Vous êtes aussi président du Club immobilier à l’origine de la création cette année d’un BTS des professions immobilières en alternance en partenariat avec l’institut de formation de La Réunion. Les sociétés et agences immobilières manquent de personnel ?

Monter une opération immobilière mobilise entre 40 et 50 opérateurs : architecte, financeur, avocat, notaire, constructeur, investisseur, bureau d’études et de contrôles, etc. Des opérateurs qui, la plupart du temps, travaillent chacun dans leurs couloirs. C’est le constat à l’origine du Club immobilier. Et assez vite, nous nous sommes demandé comment transmettre les meilleures pratiques de nos métiers ? La filière de l’immobilier-BTP, qui représente environ 20 points du PIB réunionnais, manque de compétences. Nous avons choisi d’agir en mettant en place ce BTS en alternance pour préparer des jeunes à nos métiers. C’est le premier étage de la fusée. Nous travaillons à la création d’une ou deux licences. Suivront un master et, éventuellement, un deuxième BTS. Nous allons ainsi construire un parcours complet de formation aux métiers de l’immobilier et de la ville.

Inovista est sans doute la première entreprise à préconiser de travailler en musique. Dix playlists sont disponibles sur Spotify…

La musique fait partie depuis longtemps de l’animation urbaine. Nous nous sommes dit, à Inovista, qu’il serait amusant de proposer des playlists liées au monde du travail : se déplacer, fêter un événement, travailler en musique, etc. J’ai trouvé l’idée assez bonne. À la demande de mon équipe, j’ai fait ma propre playlist pour partager un peu de ce qui m’anime. Ces playlists sont publiques.

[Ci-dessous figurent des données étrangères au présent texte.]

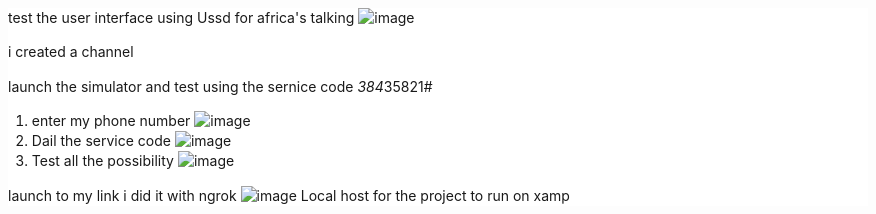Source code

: test the user interface using Ussd for africa's talking
<img width="1917" height="899" alt="image" src="https://github.com/user-attachments/assets/18ec8893-baee-4691-b1a5-0138ea4ae790" /> 

i created a channel 

launch the simulator and test using the sernice code *384*35821#
1. enter my phone number <img width="1919" height="906" alt="image" src="https://github.com/user-attachments/assets/56f80781-80aa-443e-8185-39e9f5172cf4" />
2. Dail the service code <img width="1919" height="899" alt="image" src="https://github.com/user-attachments/assets/da487365-f89d-4035-9806-556750d4745d" />
3. Test all the possibility <img width="1919" height="900" alt="image" src="https://github.com/user-attachments/assets/4b9b85d8-f2ea-4530-b9d2-b034a5fdf0db" />

launch to my link i did it with ngrok <img width="1082" height="535" alt="image" src="https://github.com/user-attachments/assets/4d1ff288-573a-4cd6-b05b-820af8f0c716" />
Local host for the project to run on xamp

Vous aimez travaillez en musique ?

Oui, beaucoup, soit au bureau, soit en déplacement. J’écoute la radio sur Internet. À Saint-Denis, j’apprécie la station 100 % Jazz. La musique me détend entre mes rendez-vous. Elle me procure des instants d’évasion, de respiration, de petites bulles d’air.

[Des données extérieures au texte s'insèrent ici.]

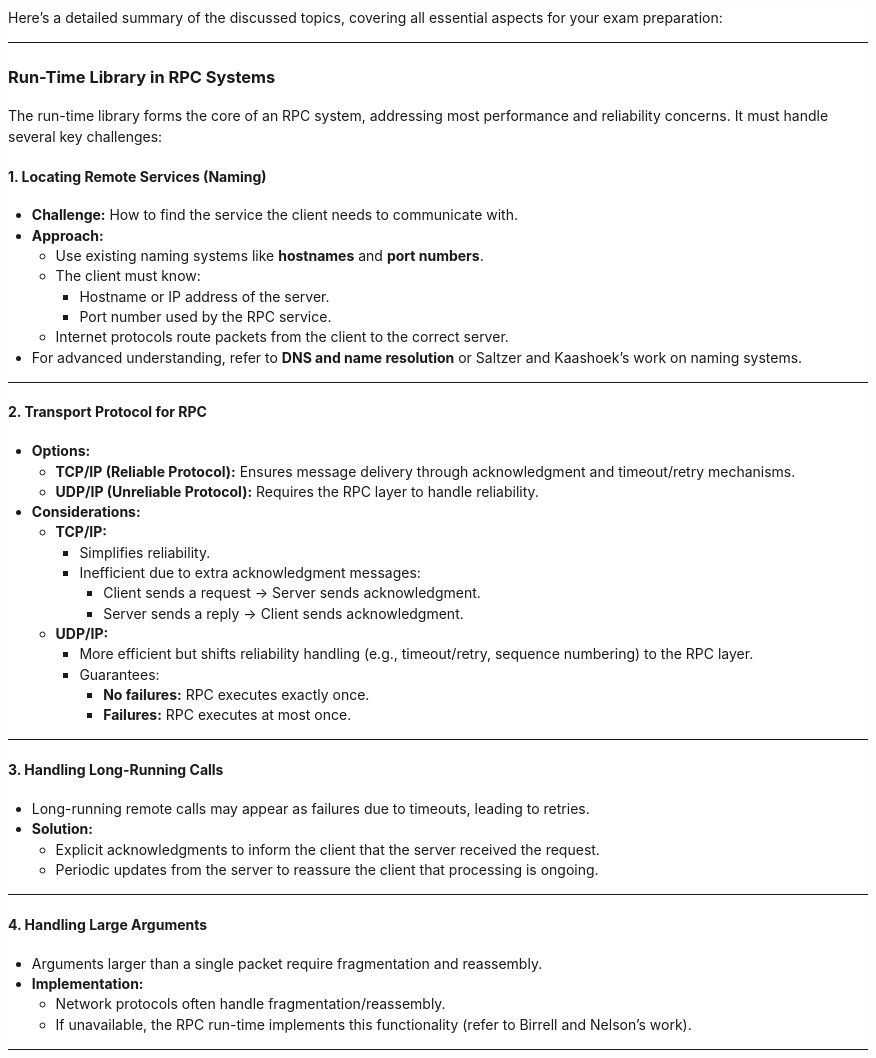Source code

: Here’s a detailed summary of the discussed topics, covering all essential aspects for your exam preparation:

---

### **Run-Time Library in RPC Systems**
The run-time library forms the core of an RPC system, addressing most performance and reliability concerns. It must handle several key challenges:

#### **1. Locating Remote Services (Naming)**
- **Challenge:** How to find the service the client needs to communicate with.
- **Approach:** 
  - Use existing naming systems like **hostnames** and **port numbers**.
  - The client must know:
    - Hostname or IP address of the server.
    - Port number used by the RPC service.
  - Internet protocols route packets from the client to the correct server.
- For advanced understanding, refer to **DNS and name resolution** or Saltzer and Kaashoek’s work on naming systems.

---

#### **2. Transport Protocol for RPC**
- **Options:** 
  - **TCP/IP (Reliable Protocol):** Ensures message delivery through acknowledgment and timeout/retry mechanisms.
  - **UDP/IP (Unreliable Protocol):** Requires the RPC layer to handle reliability.
- **Considerations:**
  - **TCP/IP:**
    - Simplifies reliability.
    - Inefficient due to extra acknowledgment messages:
      - Client sends a request → Server sends acknowledgment.
      - Server sends a reply → Client sends acknowledgment.
  - **UDP/IP:**
    - More efficient but shifts reliability handling (e.g., timeout/retry, sequence numbering) to the RPC layer.
    - Guarantees:
      - **No failures:** RPC executes exactly once.
      - **Failures:** RPC executes at most once.

---

#### **3. Handling Long-Running Calls**
- Long-running remote calls may appear as failures due to timeouts, leading to retries.
- **Solution:**
  - Explicit acknowledgments to inform the client that the server received the request.
  - Periodic updates from the server to reassure the client that processing is ongoing.

---

#### **4. Handling Large Arguments**
- Arguments larger than a single packet require fragmentation and reassembly.
- **Implementation:**
  - Network protocols often handle fragmentation/reassembly.
  - If unavailable, the RPC run-time implements this functionality (refer to Birrell and Nelson’s work).

---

Vincent Le Baliner, l’intelligence immobilère

Savoir faire parler des chiffres pour leur donner du sens, avoir la volonté de se faire comprendre du plus grand nombre : ce n’est pas donné à tout le monde. C’est un des talents de Vincent Le Baliner. « J’ai la passion de ce que je fais », déclare le cofondateur d’Inovista, dont le parcours professionnel est entièrement voué aux métiers de l’immobilier. Ses jalons ? Un BTS des professions immobilières, puis l’École supérieure des professions immobilières, un troisième cycle en immobilier d’entreprise à l’université Paris I Panthéon-Sorbonne. Sa première expérience professionnelle le conduit en stage, puis comme salarié, au siège parisien de DTZ (devenu Cusman & Wakefield), l’un des premiers groupes mondiaux de conseil et de services en immobilier d’entreprise. Arrive la crise des subprimes, qui remet tout en question et, après près de cinq ans, Vincent Le Baliner regarde d’autres horizons professionnels, en particulier La Réunion, à laquelle l’attachent des liens familiaux et où il revient régulièrement. En 2009, il entre chez CBo Territoria. Mais le moment est venu, pour le marché immobilier réunionnais, de se structurer et de se professionnaliser. Une autre perspective s’impose alors, qui aboutit à la création d’Inovista en 2010.